"What was that he was talking about, the madness of Hamlet, and the theory of the great German critic on the subject?" Emily asked of her father.

"'Deed then I don't know, Milly dear," answered the captain. "We'll ask Bows when he comes."

"Anyhow, he's a nice, fair-spoken, pretty young man," the lady said: "how many tickets did he take of you?"

"'Fait, then, he took six, and gev me two guineas, Milly," the captain said, "I suppose them young chaps is not too flush of coin."

"He's full of book-learning," Miss Fotheringay continued. "Kotzebue! He, he, what a droll name indeed, now; and the poor fellow killed by Sand, too! Did ye ever hear such a thing? I'll ask Bows about it, papa, dear."

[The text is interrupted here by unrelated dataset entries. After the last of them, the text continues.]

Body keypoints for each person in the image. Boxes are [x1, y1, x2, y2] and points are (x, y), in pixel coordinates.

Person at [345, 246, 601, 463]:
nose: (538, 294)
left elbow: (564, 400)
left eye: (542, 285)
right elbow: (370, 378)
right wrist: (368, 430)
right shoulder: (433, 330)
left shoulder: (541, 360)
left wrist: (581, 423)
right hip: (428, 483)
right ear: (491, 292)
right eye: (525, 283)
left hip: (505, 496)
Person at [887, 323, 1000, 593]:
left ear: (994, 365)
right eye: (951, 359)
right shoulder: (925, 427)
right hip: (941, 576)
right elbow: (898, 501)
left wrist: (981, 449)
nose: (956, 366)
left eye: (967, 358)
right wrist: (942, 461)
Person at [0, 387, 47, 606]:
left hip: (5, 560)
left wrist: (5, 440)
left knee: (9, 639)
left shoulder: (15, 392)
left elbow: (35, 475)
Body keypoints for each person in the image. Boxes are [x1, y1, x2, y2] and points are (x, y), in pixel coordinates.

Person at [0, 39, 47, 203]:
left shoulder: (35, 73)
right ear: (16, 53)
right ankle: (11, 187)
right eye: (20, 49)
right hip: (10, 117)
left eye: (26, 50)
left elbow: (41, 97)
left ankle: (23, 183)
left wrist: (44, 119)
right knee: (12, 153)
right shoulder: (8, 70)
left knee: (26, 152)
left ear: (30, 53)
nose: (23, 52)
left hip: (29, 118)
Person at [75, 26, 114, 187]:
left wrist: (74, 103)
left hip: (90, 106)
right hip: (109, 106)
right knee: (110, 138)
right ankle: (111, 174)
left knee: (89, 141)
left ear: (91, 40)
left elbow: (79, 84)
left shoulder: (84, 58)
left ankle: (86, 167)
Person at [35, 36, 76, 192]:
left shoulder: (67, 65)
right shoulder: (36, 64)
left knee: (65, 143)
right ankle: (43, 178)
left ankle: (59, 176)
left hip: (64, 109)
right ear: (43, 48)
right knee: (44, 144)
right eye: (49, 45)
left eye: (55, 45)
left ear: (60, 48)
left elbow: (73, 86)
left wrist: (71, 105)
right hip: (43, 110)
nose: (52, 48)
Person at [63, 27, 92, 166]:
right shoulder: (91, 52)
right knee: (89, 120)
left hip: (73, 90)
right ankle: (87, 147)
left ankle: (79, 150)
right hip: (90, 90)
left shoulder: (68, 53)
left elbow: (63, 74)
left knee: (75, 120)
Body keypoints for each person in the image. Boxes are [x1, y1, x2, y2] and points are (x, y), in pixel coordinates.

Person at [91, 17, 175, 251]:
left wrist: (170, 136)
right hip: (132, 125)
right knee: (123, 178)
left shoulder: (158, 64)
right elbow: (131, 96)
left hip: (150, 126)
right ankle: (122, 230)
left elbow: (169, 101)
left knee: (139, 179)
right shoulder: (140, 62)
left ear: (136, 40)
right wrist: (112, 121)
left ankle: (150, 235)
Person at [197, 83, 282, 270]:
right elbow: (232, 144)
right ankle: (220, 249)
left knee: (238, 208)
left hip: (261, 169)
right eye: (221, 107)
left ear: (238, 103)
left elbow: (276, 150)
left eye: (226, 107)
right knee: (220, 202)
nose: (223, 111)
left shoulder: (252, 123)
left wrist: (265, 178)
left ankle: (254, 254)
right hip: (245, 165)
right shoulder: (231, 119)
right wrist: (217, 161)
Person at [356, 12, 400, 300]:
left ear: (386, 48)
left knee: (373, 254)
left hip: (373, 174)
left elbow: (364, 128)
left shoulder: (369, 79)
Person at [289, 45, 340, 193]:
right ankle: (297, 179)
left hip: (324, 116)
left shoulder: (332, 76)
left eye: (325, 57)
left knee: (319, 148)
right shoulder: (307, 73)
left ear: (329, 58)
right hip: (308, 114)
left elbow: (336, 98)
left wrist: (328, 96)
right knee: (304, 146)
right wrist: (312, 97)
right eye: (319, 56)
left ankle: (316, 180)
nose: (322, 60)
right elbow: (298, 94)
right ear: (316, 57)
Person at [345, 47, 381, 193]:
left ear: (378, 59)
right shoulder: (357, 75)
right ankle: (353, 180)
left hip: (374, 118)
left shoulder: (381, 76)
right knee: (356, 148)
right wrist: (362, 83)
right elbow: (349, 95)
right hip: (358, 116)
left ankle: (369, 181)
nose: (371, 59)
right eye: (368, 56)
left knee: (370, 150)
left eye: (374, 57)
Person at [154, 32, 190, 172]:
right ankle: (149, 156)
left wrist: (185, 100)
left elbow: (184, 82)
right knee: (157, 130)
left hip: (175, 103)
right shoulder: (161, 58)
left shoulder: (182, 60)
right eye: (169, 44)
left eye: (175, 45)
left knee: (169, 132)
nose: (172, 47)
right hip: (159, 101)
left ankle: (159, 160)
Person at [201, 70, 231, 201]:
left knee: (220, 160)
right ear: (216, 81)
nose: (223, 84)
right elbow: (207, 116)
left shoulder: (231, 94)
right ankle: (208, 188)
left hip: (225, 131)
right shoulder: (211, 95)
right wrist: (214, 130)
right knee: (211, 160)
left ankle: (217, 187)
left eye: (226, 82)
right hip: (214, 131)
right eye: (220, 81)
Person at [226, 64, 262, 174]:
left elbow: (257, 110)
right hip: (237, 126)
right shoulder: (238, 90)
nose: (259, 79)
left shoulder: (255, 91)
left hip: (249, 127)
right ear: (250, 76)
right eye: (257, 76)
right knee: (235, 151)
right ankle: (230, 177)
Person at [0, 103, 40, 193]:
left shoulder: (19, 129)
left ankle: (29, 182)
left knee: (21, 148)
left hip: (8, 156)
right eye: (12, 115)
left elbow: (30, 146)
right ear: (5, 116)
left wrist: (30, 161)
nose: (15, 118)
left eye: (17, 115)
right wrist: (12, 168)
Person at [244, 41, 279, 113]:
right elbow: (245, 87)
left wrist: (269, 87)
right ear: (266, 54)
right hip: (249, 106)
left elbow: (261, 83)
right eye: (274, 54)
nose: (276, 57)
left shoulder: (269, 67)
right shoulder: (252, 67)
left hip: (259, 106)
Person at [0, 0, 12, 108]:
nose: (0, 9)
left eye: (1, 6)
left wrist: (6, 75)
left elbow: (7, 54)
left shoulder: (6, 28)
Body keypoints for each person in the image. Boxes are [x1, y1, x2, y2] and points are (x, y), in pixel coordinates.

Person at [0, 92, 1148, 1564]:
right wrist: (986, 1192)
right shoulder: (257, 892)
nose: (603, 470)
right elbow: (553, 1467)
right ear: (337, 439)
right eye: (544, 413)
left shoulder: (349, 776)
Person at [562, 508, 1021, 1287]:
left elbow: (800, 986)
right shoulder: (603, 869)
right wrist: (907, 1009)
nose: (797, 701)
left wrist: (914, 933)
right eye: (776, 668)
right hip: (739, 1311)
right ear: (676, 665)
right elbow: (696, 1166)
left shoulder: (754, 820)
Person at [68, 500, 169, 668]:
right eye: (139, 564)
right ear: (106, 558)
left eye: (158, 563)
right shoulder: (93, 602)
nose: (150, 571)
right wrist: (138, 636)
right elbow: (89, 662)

"A queer death, sure enough," ejaculated the captain, and changed the painful theme. "'Tis an elegant mare the young gentleman rides," Costigan went on to say; "and a grand breakfast, intirely, that young Mister Foker gave us."

"He's good for two private boxes, and at least twenty tickets, I should say," cried the daughter, a prudent lass, who always kept her fine eyes on the main chance.

"I'll go bail of that," answered the papa; and so their conversation continued awhile, until the tumbler of punch was finished; and their hour of departure soon came, too; for at half past six Miss Fotheringay was to appear at the theater again, whither her father always accompanied her; and stood, as we have seen, in the side-scene watching her, and drank spirits-and-water in the green-room with the company there.